The first rays of dawn had barely brushed the windows of Princeton-Plainsboro Teaching Hospital when Lisa Cuddy stifled a yawn, her coffee steaming untouched on the desk. Outside her office, the morning chaos unfolded like a well-rehearsed symphony of controlled pandemonium—nurses traded charts in hurried whispers, interns scrambled with the frantic energy of rookies, and the sharp click of monitors punctuated the air. As administrator, Cuddy’s gaze swept the scene like a hawk; she knew every misfiled form, every delayed dose, every flicker of disorder. One misstep, and the gears of her meticulously managed machine would grind to a halt.

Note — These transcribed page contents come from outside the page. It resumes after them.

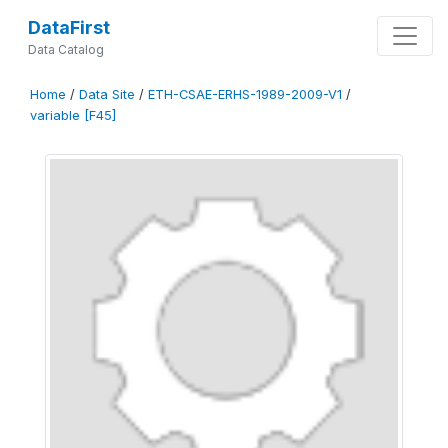
DataFirst
Data Catalog
Home
/
Data Site
/
ETH-CSAE-ERHS-1989-2009-V1
/
variable [F45]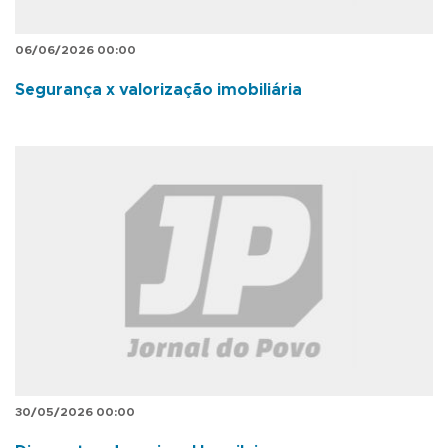
06/06/2026 00:00
Segurança x valorização imobiliária
30/05/2026 00:00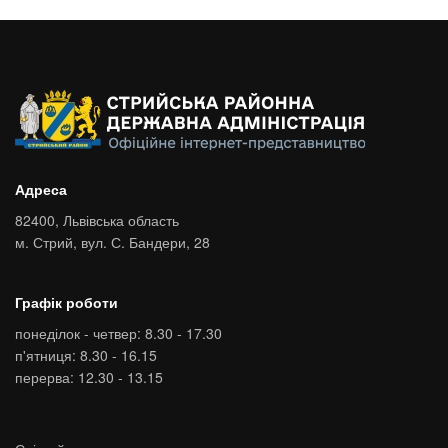
Адреса
82400,
Львівська область
м. Стрий,
вул. С. Бандери, 28
Графік роботи
понеділок - четвер: 8.30 - 17.30
п'ятниця: 8.30 - 16.15
перерва: 12.30 - 13.15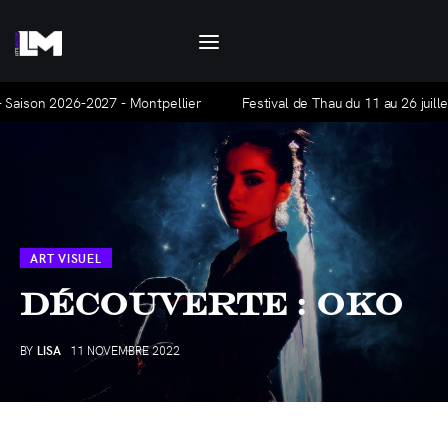
Let's Motiv
Let's Motiv est un agenda culturel, mensuel et
gratuit, qui traite de l'actualité à Montpellier
2026-2027 - Montpellier
Festival de Thau du 11 au 26 juillet 2026 !
et ses alentours.
Agenda
Hors-série
ART VISUEL
Articles
Découverte : Oko
La base Alpha
BY
LISA
11 NOVEMBRE 2022
Nous contacter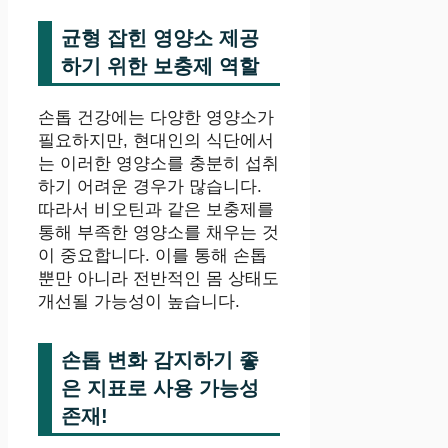
균형 잡힌 영양소 제공
하기 위한 보충제 역할
손톱 건강에는 다양한 영양소가
필요하지만, 현대인의 식단에서
는 이러한 영양소를 충분히 섭취
하기 어려운 경우가 많습니다.
따라서 비오틴과 같은 보충제를
통해 부족한 영양소를 채우는 것
이 중요합니다. 이를 통해 손톱
뿐만 아니라 전반적인 몸 상태도
개선될 가능성이 높습니다.
손톱 변화 감지하기 좋
은 지표로 사용 가능성
존재!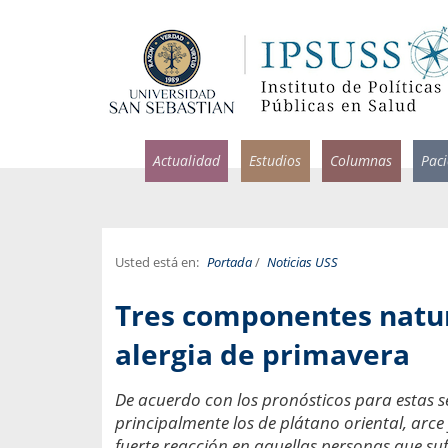
Actualidad
Estudios
Columnas
Pac
Usted está en:
Portada
/
Noticias USS
rlos Pérez, Jorge Acosta y
Ignacio Rodríguez
Tres componentes natur
rolina Velasco
Infectólogo y profesor asi
S, Facultad de Medicina USS.
Medicina, Universidad Sa
alergia de primavera
ncias médicas y
Pandemias del m
De acuerdo con los pronósticos para estas sem
idio por incapacidad
Usamos la palabra pand
principalmente los de plátano oriental, arce
ral
una enfermedad contagio
fuerte reacción en aquellas personas que suf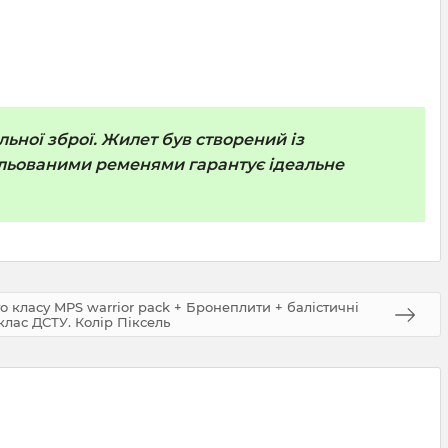
ьної зброї. Жилет був створений із
гульованими ременями гарантує ідеальне
 класу MPS warrior pack + Бронеплити + балістичні
 клас ДСТУ. Колір Піксель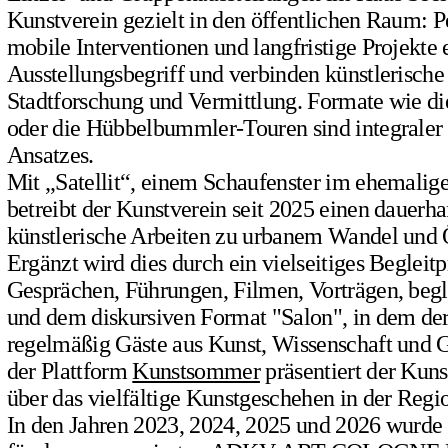
Kunstverein gezielt in den öffentlichen Raum: 
mobile Interventionen und langfristige Projekte 
Ausstellungsbegriff und verbinden künstlerische
Stadtforschung und Vermittlung. Formate wie di
oder die Hübbelbummler-Touren sind integraler 
Ansatzes.
Mit „Satellit“, einem Schaufenster im ehemalig
betreibt der Kunstverein seit 2025 einen dauerh
künstlerische Arbeiten zu urbanem Wandel und Ö
Ergänzt wird dies durch ein vielseitiges Beglei
Gesprächen, Führungen, Filmen, Vorträgen, begl
und dem diskursiven Format "Salon", in dem de
regelmäßig Gäste aus Kunst, Wissenschaft und Ge
der Plattform
Kunstsommer
präsentiert der Kuns
über das vielfältige Kunstgeschehen in der Regi
In den Jahren 2023, 2024, 2025 und 2026 wurde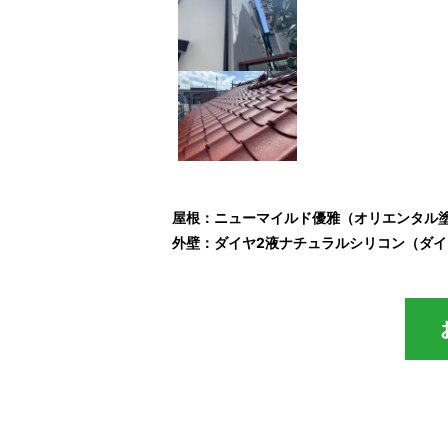
屋根：ニューマイルド優雅（オリエン
外壁：ダイヤ2液ナチュラルシリコン（ダ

Not that missteps were uncommon. Usually, they bore the fingerprints of a certain diagnostician—a man who treated rules like kindling and chaos like confetti. But today, for once, Gregory House was conspicuously absent. No cane tapping rebelliously down the hall, no sarcasm-laced demands for MRI overrides. A minor miracle.

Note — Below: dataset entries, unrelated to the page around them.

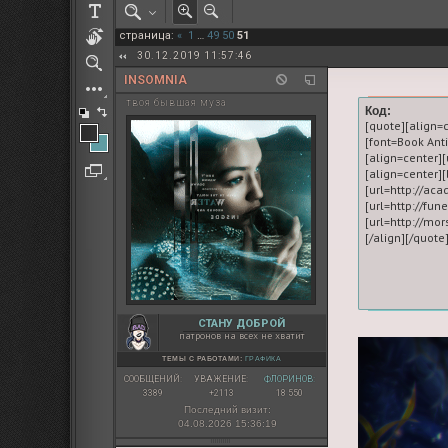
РОЛЕВАЯ МАРТА: ИТОГИ
страница:
«
1
…
49
50
51
ПАК от diem
30.12.2019 11:57:46
INSOMNIA
твоя бывшая муза
Код:
[quote][align=
[font=Book An
[align=center][
[align=center
[url=http://aca
[url=http://fun
[url=http://mor
СТАНУ ДОБРОЙ
патронов на всех не хватит
ТЕМЫ С РАБОТАМИ:
ГРАФИКА
СООБЩЕНИЙ:
УВАЖЕНИЕ:
ФЛОРИНОВ:
3389
+2113
18 550
Последний визит:
04.08.2026 15:36:19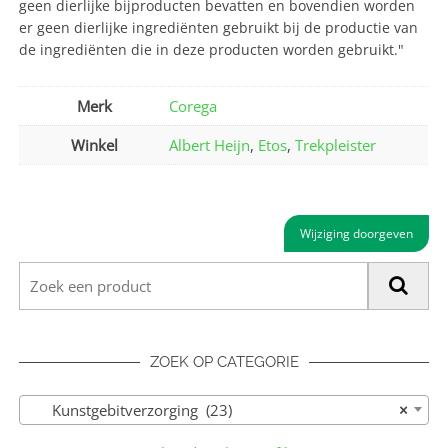
geen dierlijke bijproducten bevatten en bovendien worden
er geen dierlijke ingrediënten gebruikt bij de productie van
de ingrediënten die in deze producten worden gebruikt."
Merk
Corega
Winkel
Albert Heijn
,
Etos
,
Trekpleister
Wijziging doorgeven
ZOEK OP CATEGORIE
Kunstgebitverzorging (23)
×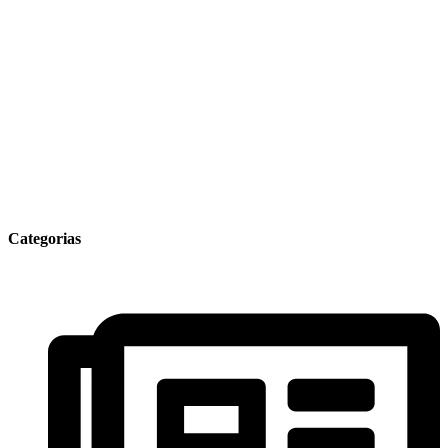
Categorias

Her brief relief faltered, however, as a commotion erupted near the elevators. The ducklings—House’s latest trio of fellows—were locked in a heated, if absurd, debate. She caught fragments: “It’s literally called a spleen—” “—no, you’re thinking of the* liver—” “—why are we even arguing?!” Cuddy pinched the bridge of her nose. Even without House, his orbit of chaos seemed to linger, like a stubborn stain.
“Alright,” she murmured, squaring her shoulders. The hospital hummed, relentless and alive, and she was its steady pulse. Quiet days were myths. But today, at least, the storm wore a different face.
Cup in hand, she dove into the fray.